EXERCISES TO COMPLETE:
1 - Name every CPI measure that appears in the bulleted results of the CPI preview.
2 - Reproduce the part of the CPI preview starting at "Year-on-year, headline CPI" and ending at "for headline CPI.".

DOCUMENT PASSAGE:
Hello, forex friends! The last CPI report before next week’s FOMC statement will be released tomorrow (September 14, 12:30 pm GMT). There’s therefore a good chance that the Greenback will be getting a volatility boost. And if you wanna play this top-tier event and need to get up to speed on what happened last time and what’s expected this time, then you better start reading up.
What happened last time?
- Headline CPI m/m: +0.1% vs. +0.2% expected, 0.0% previous
- Core CPI m/m: +0.1% vs. +0.2% expected, +0.1% previous
- Headline CPI y/y: +1.7% vs. +1.8% expected, +1.6% previous
- Core CPI y/y: +1.7% as expected
The headline reading for CPI only ticked higher by 0.1% in July, missing expectations that it would print a stronger 0.2% rise.
Even so, the reading is a weak recovery from the previous month’s flat reading. And the recovery was driven mainly by 0.2% rise in food prices (+0.0% previous) and the softer fall in energy costs (-0.1% vs. -1.6% previous).
If food items and energy are stripped to get at the “core” or underlying reading, then CPI also rose by 0.1%, which is the same pace as the last four months but missed the +0.2% consensus.
Year-on-year, headline CPI climbed by 1.7%, which also happens to be a miss from the consensus of +1.8%. Like the monthly reading, however, the 1.7% annual increase in July is stronger compared to June’s +1.6%.
Moreover, this ends four consecutive months of deteriorating annual readings for headline CPI.
As for the annual core reading, it maintained the +1.7% pace as expected. Core CPI reading has heen growing at the steady pace of 1.7% for three straight months already as of July.

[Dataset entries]
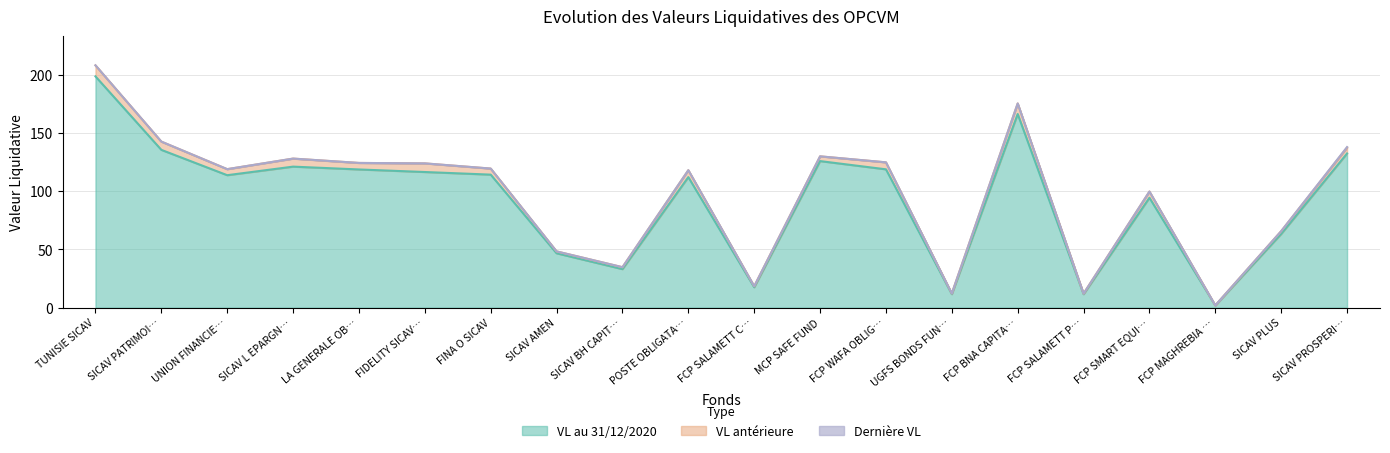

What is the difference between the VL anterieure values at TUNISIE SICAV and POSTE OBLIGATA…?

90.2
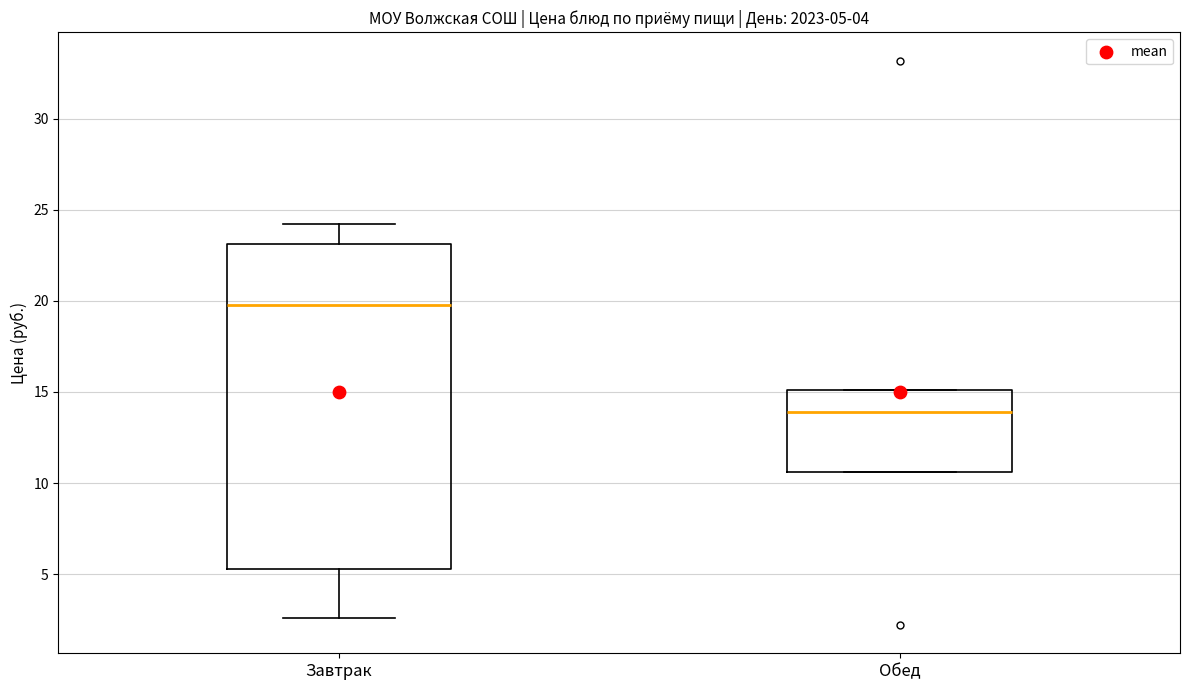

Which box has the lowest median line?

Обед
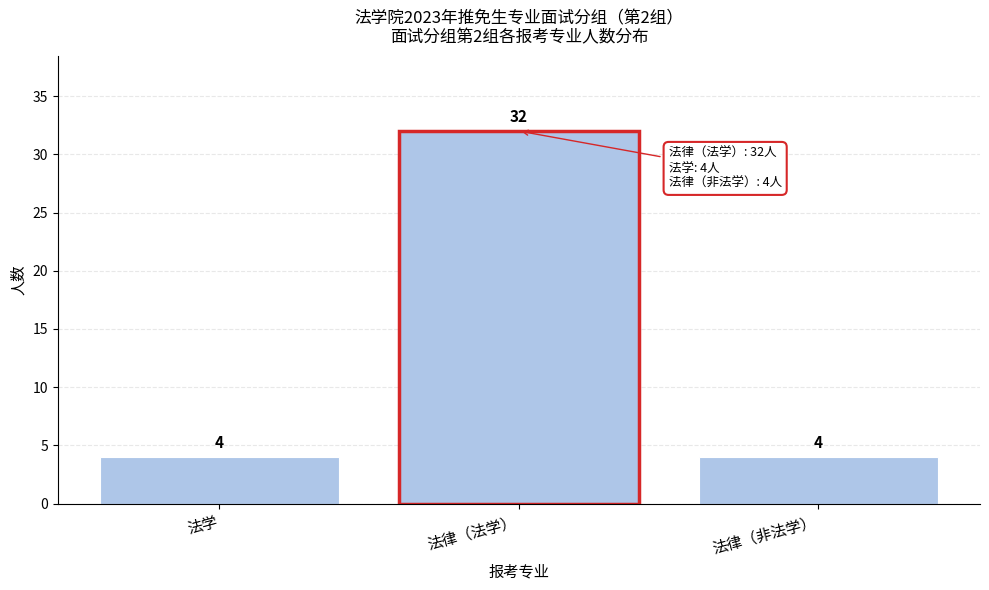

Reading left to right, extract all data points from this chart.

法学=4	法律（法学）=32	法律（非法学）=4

---

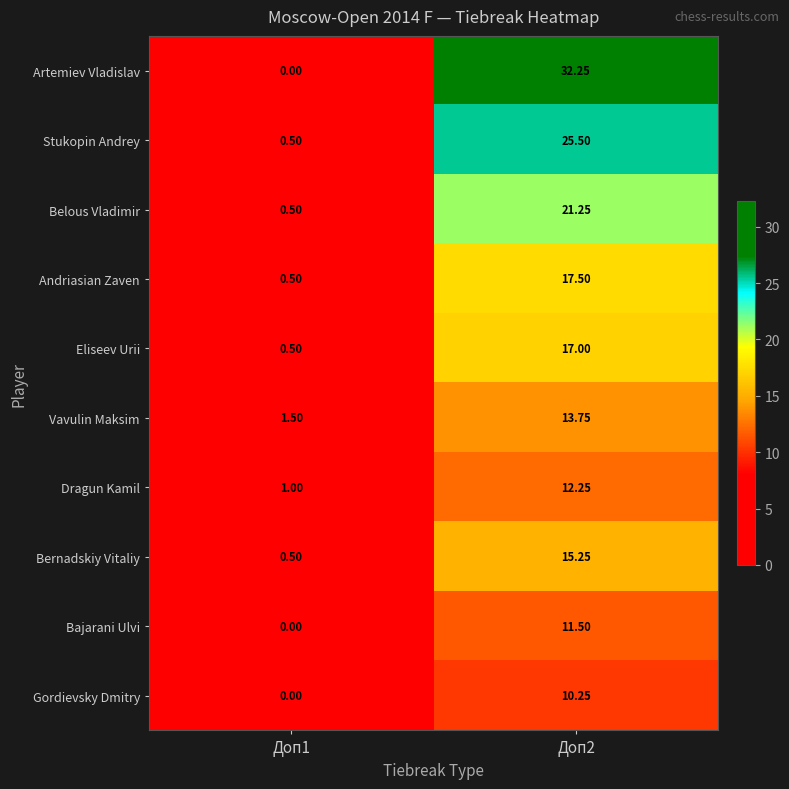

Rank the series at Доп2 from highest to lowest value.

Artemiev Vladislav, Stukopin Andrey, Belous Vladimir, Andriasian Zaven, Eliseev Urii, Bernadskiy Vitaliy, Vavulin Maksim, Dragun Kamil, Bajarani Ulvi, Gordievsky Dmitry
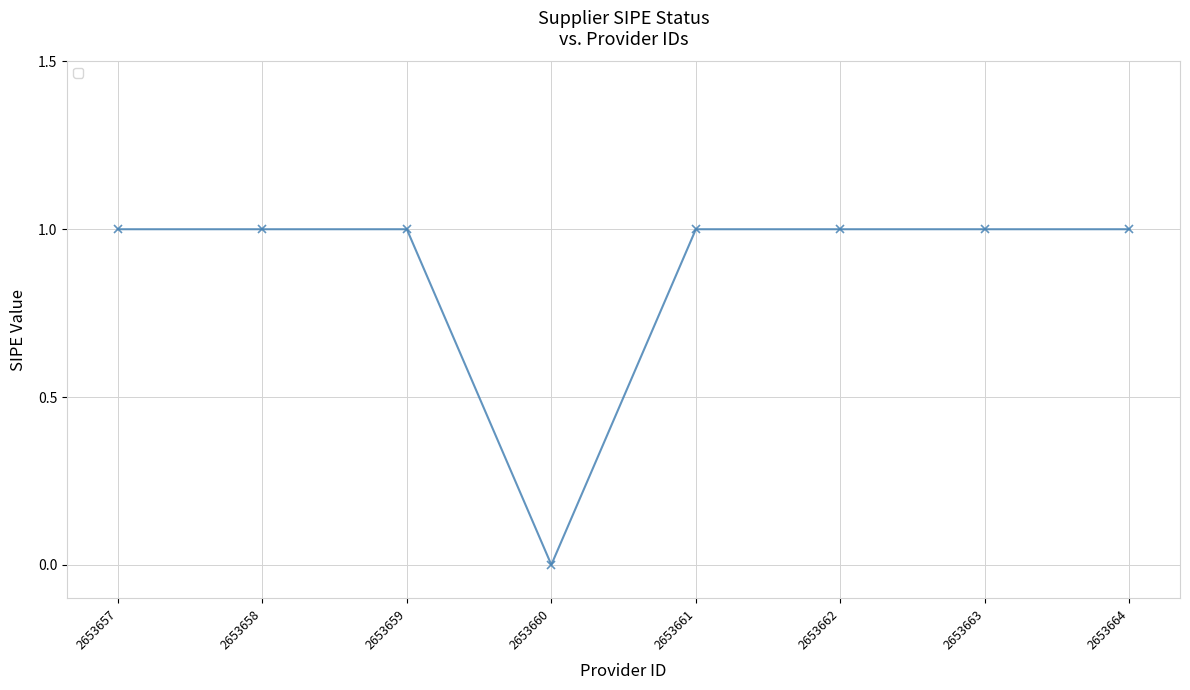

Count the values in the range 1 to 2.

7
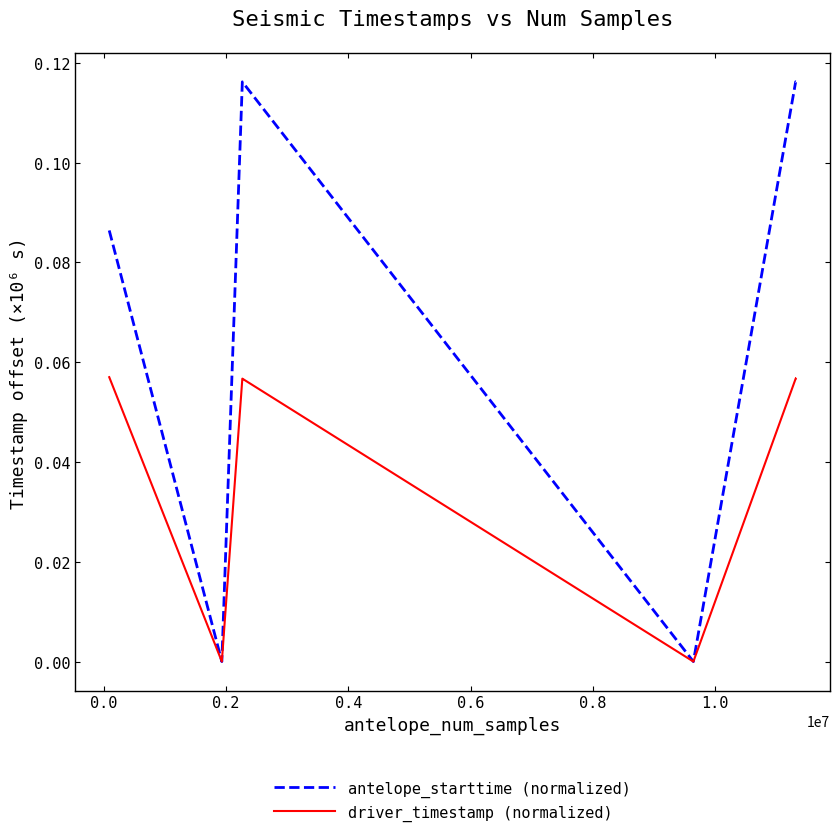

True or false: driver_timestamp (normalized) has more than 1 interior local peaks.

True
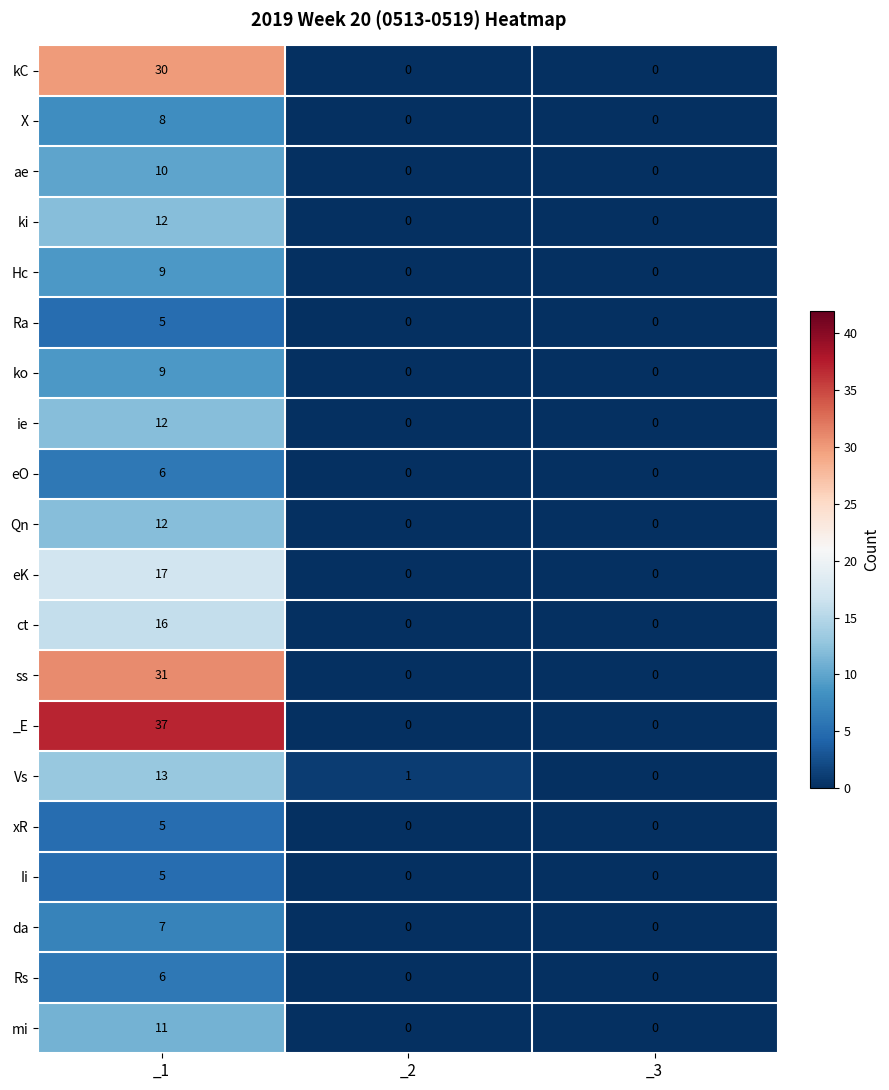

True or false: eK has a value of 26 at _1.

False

--

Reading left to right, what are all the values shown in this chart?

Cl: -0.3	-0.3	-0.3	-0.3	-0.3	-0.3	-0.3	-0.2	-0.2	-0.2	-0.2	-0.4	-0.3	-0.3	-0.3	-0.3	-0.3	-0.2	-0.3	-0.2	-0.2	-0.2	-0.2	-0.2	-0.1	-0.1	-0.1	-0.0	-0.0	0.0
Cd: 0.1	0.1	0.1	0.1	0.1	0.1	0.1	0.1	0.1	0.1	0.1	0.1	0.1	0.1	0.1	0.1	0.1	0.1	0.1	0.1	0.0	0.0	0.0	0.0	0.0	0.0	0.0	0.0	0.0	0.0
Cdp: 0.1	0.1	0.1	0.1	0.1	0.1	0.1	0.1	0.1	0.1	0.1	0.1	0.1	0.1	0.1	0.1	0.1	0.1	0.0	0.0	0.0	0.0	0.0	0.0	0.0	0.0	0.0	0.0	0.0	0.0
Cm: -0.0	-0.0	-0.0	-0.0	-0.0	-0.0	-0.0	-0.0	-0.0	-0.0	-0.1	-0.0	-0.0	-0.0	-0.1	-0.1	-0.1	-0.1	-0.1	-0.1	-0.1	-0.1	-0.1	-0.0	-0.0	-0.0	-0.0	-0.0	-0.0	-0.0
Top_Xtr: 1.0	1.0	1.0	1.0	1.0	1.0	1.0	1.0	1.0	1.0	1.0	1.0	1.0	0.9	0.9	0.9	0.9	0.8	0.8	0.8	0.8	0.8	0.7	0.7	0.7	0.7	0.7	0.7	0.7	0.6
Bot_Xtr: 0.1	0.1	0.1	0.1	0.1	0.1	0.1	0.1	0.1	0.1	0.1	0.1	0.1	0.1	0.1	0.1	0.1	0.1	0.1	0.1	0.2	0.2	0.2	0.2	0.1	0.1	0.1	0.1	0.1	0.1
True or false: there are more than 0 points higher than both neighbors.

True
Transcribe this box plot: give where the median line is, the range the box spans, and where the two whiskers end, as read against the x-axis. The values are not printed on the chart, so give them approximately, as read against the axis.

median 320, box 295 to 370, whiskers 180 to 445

RESPONSES IN ORDER:
1 -
- Headline CPI m/m
- Core CPI m/m
- Headline CPI y/y
- Core CPI y/y

2 -
Year-on-year, headline CPI climbed by 1.7%, which also happens to be a miss from the consensus of +1.8%. Like the monthly reading, however, the 1.7% annual increase in July is stronger compared to June’s +1.6%.
Moreover, this ends four consecutive months of deteriorating annual readings for headline CPI.